Can you rewrite the lines below, changing "catalogue / barcode" to "catalog number" wherever it occurs and leaving everything else as it is?

## begin

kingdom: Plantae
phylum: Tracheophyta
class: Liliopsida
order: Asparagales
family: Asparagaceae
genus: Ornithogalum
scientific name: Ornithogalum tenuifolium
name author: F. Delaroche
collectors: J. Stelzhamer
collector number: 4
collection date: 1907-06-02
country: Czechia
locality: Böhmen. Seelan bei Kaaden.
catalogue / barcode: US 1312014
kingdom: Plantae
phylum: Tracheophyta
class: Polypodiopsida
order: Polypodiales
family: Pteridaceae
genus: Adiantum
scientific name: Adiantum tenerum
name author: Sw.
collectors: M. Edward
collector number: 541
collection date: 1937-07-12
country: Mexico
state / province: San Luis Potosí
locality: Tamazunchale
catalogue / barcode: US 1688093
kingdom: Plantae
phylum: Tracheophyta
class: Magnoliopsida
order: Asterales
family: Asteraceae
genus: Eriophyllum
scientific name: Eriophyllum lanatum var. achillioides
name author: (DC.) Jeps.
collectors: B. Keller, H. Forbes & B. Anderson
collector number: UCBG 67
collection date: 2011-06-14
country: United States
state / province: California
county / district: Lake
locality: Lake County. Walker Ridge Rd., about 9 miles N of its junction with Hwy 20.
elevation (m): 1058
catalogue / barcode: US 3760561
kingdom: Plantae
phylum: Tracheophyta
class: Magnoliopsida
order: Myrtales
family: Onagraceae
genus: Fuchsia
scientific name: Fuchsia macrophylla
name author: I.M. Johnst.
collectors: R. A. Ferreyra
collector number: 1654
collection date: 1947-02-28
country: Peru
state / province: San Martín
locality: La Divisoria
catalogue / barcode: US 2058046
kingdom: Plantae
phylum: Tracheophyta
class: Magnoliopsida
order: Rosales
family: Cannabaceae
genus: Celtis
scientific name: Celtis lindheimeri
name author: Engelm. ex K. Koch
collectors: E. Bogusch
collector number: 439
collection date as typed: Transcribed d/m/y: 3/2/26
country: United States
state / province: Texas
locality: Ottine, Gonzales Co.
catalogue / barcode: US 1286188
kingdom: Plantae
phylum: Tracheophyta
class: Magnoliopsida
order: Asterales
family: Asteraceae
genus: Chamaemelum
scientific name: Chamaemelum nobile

## end

# [Solution]
kingdom: Plantae
phylum: Tracheophyta
class: Liliopsida
order: Asparagales
family: Asparagaceae
genus: Ornithogalum
scientific name: Ornithogalum tenuifolium
name author: F. Delaroche
collectors: J. Stelzhamer
collector number: 4
collection date: 1907-06-02
country: Czechia
locality: Böhmen. Seelan bei Kaaden.
catalog number: US 1312014
kingdom: Plantae
phylum: Tracheophyta
class: Polypodiopsida
order: Polypodiales
family: Pteridaceae
genus: Adiantum
scientific name: Adiantum tenerum
name author: Sw.
collectors: M. Edward
collector number: 541
collection date: 1937-07-12
country: Mexico
state / province: San Luis Potosí
locality: Tamazunchale
catalog number: US 1688093
kingdom: Plantae
phylum: Tracheophyta
class: Magnoliopsida
order: Asterales
family: Asteraceae
genus: Eriophyllum
scientific name: Eriophyllum lanatum var. achillioides
name author: (DC.) Jeps.
collectors: B. Keller, H. Forbes & B. Anderson
collector number: UCBG 67
collection date: 2011-06-14
country: United States
state / province: California
county / district: Lake
locality: Lake County. Walker Ridge Rd., about 9 miles N of its junction with Hwy 20.
elevation (m): 1058
catalog number: US 3760561
kingdom: Plantae
phylum: Tracheophyta
class: Magnoliopsida
order: Myrtales
family: Onagraceae
genus: Fuchsia
scientific name: Fuchsia macrophylla
name author: I.M. Johnst.
collectors: R. A. Ferreyra
collector number: 1654
collection date: 1947-02-28
country: Peru
state / province: San Martín
locality: La Divisoria
catalog number: US 2058046
kingdom: Plantae
phylum: Tracheophyta
class: Magnoliopsida
order: Rosales
family: Cannabaceae
genus: Celtis
scientific name: Celtis lindheimeri
name author: Engelm. ex K. Koch
collectors: E. Bogusch
collector number: 439
collection date as typed: Transcribed d/m/y: 3/2/26
country: United States
state / province: Texas
locality: Ottine, Gonzales Co.
catalog number: US 1286188
kingdom: Plantae
phylum: Tracheophyta
class: Magnoliopsida
order: Asterales
family: Asteraceae
genus: Chamaemelum
scientific name: Chamaemelum nobile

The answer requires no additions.